К сожалению только, это было его случайной подробностью. Праздник ограничился интересами художественными и платоническими. Речи изображали нам Пушкина как великого поэта и мало, почти совсем не касались его как человека своего времени, ставившего себе патриотические вопросы о предметах общественных, горячо желавшего для них работать со своими идеями об истории России и особенностях ее внутреннего быта. Общественные взгляды Пушкина представляют, конечно, великий интерес: они не были посторонней прибавкой к его поэзии, а напротив, тесно с ней связаны; многие из его основных произведений внушены – его идеями историческими, его пониманием современных политических и внутренних отношений. В своей поэзии он искал пользы своему народу, не одной отвлеченной, платонически-художественной, но прямой, живой и непосредственной пользы, считал своей заслугой, что лирой пробуждал добрые чувства и призывал милость к падшим – трогательная черта, не забытая поэтом в представлении о труде его жизни.

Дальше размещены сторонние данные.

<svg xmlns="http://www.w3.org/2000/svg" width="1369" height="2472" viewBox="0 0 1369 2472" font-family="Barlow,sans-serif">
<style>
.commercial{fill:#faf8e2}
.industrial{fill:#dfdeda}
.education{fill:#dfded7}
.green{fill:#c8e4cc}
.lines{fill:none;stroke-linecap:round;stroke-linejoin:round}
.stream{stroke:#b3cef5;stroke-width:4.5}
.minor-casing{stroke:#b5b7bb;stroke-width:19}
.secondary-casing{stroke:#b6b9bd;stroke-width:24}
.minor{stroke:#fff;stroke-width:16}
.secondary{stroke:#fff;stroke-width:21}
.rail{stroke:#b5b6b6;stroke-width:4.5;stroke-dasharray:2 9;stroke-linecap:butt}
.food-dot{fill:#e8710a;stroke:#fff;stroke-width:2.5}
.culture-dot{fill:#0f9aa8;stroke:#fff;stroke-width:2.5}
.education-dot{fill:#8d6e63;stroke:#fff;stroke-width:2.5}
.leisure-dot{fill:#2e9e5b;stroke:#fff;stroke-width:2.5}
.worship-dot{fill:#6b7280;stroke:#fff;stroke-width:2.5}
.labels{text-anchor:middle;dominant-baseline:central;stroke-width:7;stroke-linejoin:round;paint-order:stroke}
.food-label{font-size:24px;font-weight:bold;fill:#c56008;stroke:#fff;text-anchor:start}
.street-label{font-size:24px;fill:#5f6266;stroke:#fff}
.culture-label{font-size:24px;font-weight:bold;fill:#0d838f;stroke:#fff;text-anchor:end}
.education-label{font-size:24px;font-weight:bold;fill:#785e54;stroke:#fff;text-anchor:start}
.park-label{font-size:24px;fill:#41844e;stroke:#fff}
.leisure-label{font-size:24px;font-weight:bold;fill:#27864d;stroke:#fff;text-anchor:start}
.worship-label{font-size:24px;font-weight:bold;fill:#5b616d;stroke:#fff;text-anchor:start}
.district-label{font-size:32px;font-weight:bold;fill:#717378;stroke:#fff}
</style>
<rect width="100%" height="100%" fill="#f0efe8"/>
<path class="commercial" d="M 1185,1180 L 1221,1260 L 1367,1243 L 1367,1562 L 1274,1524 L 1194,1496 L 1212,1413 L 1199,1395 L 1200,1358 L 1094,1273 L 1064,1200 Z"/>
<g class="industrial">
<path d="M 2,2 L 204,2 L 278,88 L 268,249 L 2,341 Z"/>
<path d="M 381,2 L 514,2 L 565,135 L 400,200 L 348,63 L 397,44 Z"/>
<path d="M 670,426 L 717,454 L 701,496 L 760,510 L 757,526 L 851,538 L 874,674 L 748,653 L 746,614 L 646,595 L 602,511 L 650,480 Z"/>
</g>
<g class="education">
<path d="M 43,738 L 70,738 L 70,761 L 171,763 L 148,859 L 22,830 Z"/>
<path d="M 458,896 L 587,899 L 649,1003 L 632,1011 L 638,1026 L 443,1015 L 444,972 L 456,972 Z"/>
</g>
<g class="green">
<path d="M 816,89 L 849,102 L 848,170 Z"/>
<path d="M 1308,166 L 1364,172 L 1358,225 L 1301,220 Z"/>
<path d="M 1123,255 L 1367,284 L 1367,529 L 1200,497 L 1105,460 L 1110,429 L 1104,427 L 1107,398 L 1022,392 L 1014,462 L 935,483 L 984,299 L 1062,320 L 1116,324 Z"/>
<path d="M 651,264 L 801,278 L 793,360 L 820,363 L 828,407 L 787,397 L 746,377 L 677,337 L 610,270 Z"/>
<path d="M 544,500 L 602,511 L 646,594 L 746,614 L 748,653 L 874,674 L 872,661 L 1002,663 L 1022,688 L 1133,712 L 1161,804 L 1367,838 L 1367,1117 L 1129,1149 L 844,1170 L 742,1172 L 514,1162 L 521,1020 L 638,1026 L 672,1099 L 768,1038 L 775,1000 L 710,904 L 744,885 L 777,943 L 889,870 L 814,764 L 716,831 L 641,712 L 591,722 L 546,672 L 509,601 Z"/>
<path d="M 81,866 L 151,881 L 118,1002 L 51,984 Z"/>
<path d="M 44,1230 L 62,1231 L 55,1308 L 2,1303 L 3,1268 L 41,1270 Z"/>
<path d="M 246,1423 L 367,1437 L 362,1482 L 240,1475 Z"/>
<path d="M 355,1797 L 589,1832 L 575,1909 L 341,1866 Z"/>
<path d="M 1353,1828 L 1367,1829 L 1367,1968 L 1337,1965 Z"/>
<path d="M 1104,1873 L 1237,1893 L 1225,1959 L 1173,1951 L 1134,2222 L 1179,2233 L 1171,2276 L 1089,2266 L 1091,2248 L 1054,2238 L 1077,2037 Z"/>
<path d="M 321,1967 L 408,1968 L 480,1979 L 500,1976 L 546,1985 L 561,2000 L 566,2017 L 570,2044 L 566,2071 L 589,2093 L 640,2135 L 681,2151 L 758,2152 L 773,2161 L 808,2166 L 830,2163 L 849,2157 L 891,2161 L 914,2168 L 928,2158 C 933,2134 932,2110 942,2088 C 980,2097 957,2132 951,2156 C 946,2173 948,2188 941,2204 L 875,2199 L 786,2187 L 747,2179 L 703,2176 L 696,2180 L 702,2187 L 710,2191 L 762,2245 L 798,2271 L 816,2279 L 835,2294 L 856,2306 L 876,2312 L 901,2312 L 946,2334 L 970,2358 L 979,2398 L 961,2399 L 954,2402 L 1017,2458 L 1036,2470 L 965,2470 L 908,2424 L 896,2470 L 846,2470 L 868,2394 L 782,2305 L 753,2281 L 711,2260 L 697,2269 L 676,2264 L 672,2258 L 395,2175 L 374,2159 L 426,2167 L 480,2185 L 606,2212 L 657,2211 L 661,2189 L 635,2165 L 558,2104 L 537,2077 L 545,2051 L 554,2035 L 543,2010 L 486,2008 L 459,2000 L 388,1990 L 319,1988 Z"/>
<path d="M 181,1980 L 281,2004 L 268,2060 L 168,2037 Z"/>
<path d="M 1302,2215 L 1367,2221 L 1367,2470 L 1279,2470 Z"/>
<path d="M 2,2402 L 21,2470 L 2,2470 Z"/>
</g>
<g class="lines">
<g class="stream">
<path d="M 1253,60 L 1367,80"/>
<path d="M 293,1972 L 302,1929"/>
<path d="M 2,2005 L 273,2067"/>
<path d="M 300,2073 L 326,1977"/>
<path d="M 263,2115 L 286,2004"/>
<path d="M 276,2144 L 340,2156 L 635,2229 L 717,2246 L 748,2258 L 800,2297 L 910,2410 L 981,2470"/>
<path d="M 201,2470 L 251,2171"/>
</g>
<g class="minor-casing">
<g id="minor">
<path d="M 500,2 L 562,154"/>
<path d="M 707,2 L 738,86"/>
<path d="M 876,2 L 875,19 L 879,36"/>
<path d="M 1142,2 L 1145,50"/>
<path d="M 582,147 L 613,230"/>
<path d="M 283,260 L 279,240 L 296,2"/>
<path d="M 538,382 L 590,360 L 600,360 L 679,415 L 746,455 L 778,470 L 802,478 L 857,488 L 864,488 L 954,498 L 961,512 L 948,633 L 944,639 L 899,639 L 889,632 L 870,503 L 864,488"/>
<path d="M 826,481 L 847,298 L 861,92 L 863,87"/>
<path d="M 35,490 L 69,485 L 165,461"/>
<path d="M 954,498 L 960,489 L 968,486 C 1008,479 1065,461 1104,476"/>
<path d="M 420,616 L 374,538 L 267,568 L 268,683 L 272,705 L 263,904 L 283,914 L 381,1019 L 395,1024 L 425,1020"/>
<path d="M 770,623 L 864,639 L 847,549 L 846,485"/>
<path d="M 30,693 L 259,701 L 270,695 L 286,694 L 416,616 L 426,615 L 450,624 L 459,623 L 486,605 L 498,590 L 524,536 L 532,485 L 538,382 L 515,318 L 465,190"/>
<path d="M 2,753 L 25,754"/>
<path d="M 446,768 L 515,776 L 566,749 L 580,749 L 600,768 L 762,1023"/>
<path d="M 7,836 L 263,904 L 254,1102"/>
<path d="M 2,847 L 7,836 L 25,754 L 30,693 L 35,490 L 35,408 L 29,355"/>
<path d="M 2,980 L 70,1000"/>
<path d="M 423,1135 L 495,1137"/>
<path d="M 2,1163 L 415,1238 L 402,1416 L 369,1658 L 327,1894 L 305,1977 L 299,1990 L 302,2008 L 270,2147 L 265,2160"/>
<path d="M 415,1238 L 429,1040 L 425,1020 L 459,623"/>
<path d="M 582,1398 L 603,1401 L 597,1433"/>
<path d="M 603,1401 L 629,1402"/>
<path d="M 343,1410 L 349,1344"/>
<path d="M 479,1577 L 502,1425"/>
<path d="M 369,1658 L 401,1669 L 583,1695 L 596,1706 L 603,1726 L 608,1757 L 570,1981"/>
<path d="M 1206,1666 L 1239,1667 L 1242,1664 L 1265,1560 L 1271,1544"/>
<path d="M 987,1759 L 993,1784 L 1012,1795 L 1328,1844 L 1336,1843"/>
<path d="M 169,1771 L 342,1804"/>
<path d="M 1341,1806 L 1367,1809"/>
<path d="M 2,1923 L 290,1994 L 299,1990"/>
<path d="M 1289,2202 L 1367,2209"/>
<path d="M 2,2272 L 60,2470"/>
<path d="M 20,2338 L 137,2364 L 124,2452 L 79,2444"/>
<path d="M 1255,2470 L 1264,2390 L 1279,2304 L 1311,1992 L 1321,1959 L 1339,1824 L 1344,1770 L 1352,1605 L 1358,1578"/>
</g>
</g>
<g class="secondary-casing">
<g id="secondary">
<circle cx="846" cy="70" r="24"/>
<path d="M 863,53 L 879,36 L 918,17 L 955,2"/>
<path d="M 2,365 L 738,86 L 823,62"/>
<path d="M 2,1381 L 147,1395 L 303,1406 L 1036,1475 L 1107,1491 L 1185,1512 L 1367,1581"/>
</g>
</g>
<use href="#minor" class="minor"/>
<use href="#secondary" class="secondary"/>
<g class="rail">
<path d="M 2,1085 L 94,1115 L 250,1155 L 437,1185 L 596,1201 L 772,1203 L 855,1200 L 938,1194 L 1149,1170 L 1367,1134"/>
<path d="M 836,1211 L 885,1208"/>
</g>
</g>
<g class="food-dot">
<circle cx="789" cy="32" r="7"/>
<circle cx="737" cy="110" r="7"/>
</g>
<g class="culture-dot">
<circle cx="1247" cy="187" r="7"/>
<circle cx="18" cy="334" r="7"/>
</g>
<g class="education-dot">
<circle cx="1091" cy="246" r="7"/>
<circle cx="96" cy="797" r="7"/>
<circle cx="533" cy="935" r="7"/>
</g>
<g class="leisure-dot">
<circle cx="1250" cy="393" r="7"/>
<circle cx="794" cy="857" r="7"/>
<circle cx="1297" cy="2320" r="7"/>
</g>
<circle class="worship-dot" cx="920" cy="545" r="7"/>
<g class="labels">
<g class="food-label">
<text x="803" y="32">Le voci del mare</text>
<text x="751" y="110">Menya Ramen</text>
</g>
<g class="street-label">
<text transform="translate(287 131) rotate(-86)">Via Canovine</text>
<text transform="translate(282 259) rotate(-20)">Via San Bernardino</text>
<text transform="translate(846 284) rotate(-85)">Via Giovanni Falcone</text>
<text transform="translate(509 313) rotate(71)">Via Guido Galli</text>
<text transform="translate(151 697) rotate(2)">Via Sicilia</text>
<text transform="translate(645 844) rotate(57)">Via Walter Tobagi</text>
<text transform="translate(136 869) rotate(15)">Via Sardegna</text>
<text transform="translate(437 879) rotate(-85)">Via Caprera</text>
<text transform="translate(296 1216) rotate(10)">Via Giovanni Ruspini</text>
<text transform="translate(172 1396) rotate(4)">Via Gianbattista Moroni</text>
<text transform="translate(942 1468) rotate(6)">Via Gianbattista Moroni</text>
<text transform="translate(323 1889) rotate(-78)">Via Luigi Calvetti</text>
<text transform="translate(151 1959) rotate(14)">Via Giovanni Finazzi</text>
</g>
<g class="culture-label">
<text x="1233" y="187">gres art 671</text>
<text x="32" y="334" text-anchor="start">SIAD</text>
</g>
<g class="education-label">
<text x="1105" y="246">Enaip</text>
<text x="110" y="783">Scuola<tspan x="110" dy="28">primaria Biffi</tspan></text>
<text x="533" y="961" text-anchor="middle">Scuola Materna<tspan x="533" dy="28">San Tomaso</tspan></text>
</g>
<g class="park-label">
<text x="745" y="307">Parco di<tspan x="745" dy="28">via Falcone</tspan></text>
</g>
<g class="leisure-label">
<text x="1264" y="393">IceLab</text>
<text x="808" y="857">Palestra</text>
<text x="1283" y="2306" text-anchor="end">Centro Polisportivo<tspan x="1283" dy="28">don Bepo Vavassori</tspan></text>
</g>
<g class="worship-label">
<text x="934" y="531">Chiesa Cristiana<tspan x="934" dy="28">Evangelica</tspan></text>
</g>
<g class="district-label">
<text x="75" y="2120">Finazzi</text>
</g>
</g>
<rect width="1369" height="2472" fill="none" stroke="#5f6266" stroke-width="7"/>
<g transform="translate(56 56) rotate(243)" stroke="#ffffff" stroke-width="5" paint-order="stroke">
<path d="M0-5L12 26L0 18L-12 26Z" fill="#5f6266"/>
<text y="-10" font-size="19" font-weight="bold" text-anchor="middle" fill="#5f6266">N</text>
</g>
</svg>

Выяснить эту нить общественных идей, которая идет от Пушкина к нашему времени, могло бы быть любопытной темой, – которая, между прочим, выяснила бы значительно его историческое значение, о каком мы выше упоминали. Но почти не была тронута ни эта доля его истории, ни состояние общества, в котором ему пришлось действовать, – и не была выведена параллель, из которой можно было бы, напр., видеть, в чем улучшились условия общественной деятельности и литературы или в чем совсем не улучшились.
Заметно было, что такая параллель была близка, что хотелось из самого праздника вывести практический результат, выразить желания, которые являлись сами собой; но мысли останавливались на полдороге, слова не были досказаны (напр., речь г. Сухомлинова, как в Петербурге речь г. Градовского).
Нет надобности объяснять, откуда происходила эта сдержанность или молчаливость… И невысказанными ясно, но у большинства, несомненно, присутствовавшими, были желания самые мирные, самые скромные: чтобы явилось наконец больше простора для печати, которая у нас есть единственное средство общественности; чтобы широко развилось умиротворение общества. В речах московского праздника не раз вспоминались слова Пушкина о добрых чувствах и милости к падшим, и вспоминалось одно из прекраснейших его созданий: «Пир Петра Великого».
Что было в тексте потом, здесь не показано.